The third patient, a 42-year-old man, presented with SMVT in 2005 and was diagnosed with arrhythmogenic right ventricular cardiomyopathy, for which he was treated with sotalol 160 mg/d. In 2012, he was admitted to the emergency department for palpitations and presyncope; SMVT was detected and terminated by electrical cardioversion. During hospitalization, he experienced new SMVT episodes that did not respond to treatment with metoprolol and procainamide. The electrophysiology study showed 3 SMVT morphologies, one of them similar to clinical VT but all of them with poor hemodynamic tolerance that degenerated into ventricular fibrillation. We decided to implant a single-chamber ICD and treat the patient with dronedarone 400 mg every 12 h to avoid the adverse effects associated with amiodarone. During the month following discharge, the patient had 4 SMVT episodes and received multiple shocks. As a result, dronedarone was discontinued and sotalol was restarted, at 160 mg every 12 h; a partial response was achieved.

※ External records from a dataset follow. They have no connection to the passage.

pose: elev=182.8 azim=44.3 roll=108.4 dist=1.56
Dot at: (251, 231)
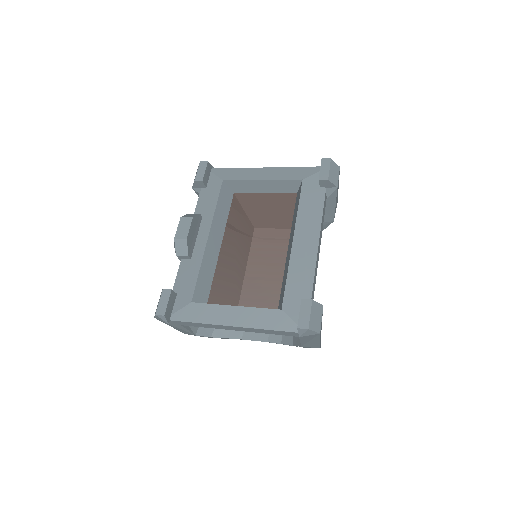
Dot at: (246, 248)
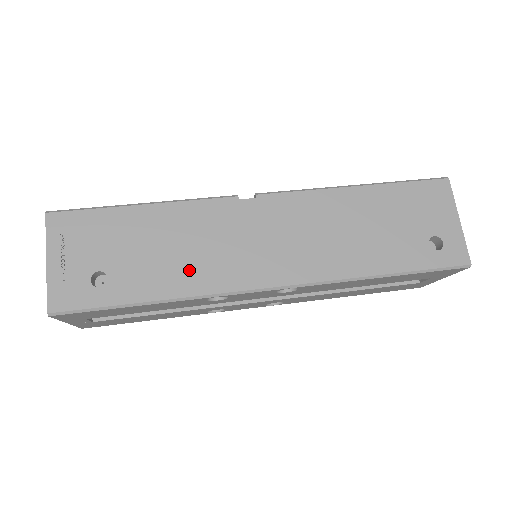
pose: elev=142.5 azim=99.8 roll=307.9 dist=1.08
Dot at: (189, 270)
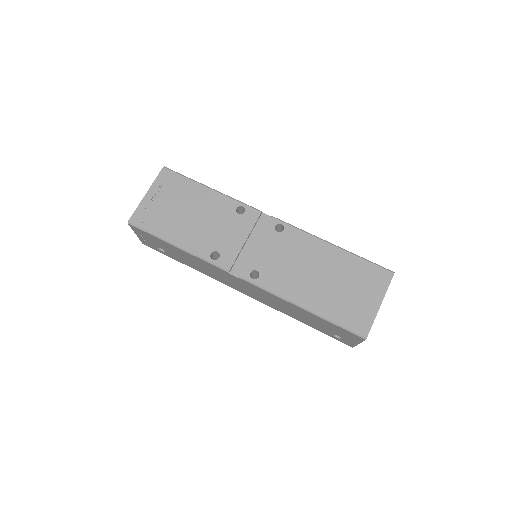
Dot at: (203, 270)
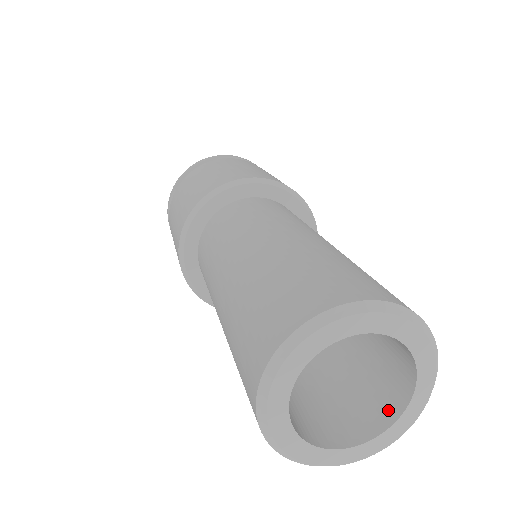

Dronedarone is a benzofuran derivative that shares the antiarrhythmic properties of amiodarone, but with a better safety profile regarding organ toxicity. It has been proven effective in the treatment of atrial arrhythmias in selected populations.1,2 However, its effectiveness in treating ventricular arrhythmias is less well known. Animal studies have demonstrated its antiarrhythmic effect on ventricular myocardium.3 Its use in humans has been described in 3 isolated cases, with significant reductions reported in arrhythmia burden and the number of ICD shocks.4–6
In this series, which is the largest published to date, a satisfactory response to dronedarone was obtained in 2 patients without structural heart disease; however, in the patient with arrhythmogenic right ventricular cardiomyopathy the decrease in arrhythmia burden was not significant and the drug was discontinued. Furthermore, no adverse clinical or laboratory events were observed and there were no changes in the ICD pacing and sensing parameters. These results, together with previously published findings, support the use of dronedarone in patients with recurrent ventricular arrhythmias in whom other AAAs are considered unsuitable and with no contraindications for its use. However, like other AAAs, its use cannot be expected to be completely effective, especially when other drugs have failed.
CONFLICTS OF INTERESTDr. Merino has acted as a consultant and received financial remuneration for preparing educational presentations on behalf of Sanofi-Aventis.